**Given passage:**
-- START --

This is Python library for crawling articles from Korean Top 10 Newspaper sites and providing synonym dictionary.
The copyright of articles are belong to original media company. We don't take any legal responsibility using of them. We assume that you have agreed to this.
We're greeting to join you as contibutors, collaborator. Thanks to give me contact.

Supported News Sites

Contibutors

Indigo_Coder
Indigo_Coder

Installation

pip install korean_news_crawler

BeautifulSoup, Selenium, Requests are required.

Quick Usage

from korean_news_crawler import chosun

chosun = Chosun()
print(chosun.dynamic_crawl("https://www.chosun.com/..."))

chosun_url_list = list() #Chosun Ilbo url list
print(chosun.dynamic_crawl(chosun_url_list))

API

  1. Chosun()
  2. Donga()
  3. Hankook()
  4. Hankyoreh()
  5. Joongang()
  6. Kukmin()
  7. Kyunghyang()
  8. Munhwa()
  9. Naeil()
  10. Segye()
  11. Seoul()

It provides crawling Chosun Ilbo.

-- END --

Saved data entries
-- START --

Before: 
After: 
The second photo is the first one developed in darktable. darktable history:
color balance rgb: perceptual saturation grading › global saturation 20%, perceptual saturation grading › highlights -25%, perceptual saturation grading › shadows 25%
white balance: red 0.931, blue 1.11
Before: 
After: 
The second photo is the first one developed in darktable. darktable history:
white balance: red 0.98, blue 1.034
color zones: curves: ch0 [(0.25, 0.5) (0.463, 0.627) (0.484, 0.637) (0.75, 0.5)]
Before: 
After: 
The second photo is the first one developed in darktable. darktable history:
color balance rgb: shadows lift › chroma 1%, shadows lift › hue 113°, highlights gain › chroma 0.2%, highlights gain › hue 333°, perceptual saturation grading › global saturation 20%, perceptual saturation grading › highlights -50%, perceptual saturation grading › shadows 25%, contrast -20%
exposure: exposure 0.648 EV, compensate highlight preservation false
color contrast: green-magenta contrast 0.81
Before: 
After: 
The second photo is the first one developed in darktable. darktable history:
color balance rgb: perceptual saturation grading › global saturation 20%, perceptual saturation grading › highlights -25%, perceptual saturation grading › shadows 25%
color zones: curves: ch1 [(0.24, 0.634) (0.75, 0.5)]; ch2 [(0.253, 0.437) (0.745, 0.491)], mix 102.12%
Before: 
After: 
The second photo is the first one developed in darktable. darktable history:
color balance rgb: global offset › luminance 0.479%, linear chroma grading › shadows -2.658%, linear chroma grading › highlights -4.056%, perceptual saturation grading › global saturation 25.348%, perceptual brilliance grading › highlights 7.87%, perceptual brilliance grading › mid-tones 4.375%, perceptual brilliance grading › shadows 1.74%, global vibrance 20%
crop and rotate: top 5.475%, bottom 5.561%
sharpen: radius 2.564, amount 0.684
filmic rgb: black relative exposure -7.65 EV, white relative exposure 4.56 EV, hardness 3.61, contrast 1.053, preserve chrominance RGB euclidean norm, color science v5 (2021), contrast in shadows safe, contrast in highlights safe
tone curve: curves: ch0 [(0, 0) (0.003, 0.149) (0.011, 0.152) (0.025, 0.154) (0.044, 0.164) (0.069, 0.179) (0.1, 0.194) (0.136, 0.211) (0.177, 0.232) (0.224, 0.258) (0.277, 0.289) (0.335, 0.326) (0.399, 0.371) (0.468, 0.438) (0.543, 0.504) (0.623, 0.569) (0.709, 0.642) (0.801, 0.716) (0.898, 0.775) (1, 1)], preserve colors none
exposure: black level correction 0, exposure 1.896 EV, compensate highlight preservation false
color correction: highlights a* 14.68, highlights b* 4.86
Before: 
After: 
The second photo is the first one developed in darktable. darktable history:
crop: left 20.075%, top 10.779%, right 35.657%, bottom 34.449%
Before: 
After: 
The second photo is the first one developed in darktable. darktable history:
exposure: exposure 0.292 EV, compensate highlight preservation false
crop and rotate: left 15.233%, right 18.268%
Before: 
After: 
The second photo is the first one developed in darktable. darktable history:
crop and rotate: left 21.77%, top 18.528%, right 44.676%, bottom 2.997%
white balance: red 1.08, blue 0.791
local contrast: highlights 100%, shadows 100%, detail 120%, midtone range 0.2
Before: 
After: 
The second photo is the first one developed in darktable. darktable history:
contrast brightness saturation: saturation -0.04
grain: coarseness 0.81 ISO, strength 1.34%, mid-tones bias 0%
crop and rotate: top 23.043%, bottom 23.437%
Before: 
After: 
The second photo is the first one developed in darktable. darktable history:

-- END --

**Objective 1:** Quote the library description word for word, starting with "chosun = Chosun()" and going on through "print(chosun.dynamic_crawl(chosun_url_list))".
**Objective 2:** According to the library description, which packages are required?
The rows are separate material from the library description.

**Expected output 1:**
chosun = Chosun()
print(chosun.dynamic_crawl("https://www.chosun.com/..."))

chosun_url_list = list() #Chosun Ilbo url list
print(chosun.dynamic_crawl(chosun_url_list))

**Expected output 2:** BeautifulSoup, Selenium, and Requests.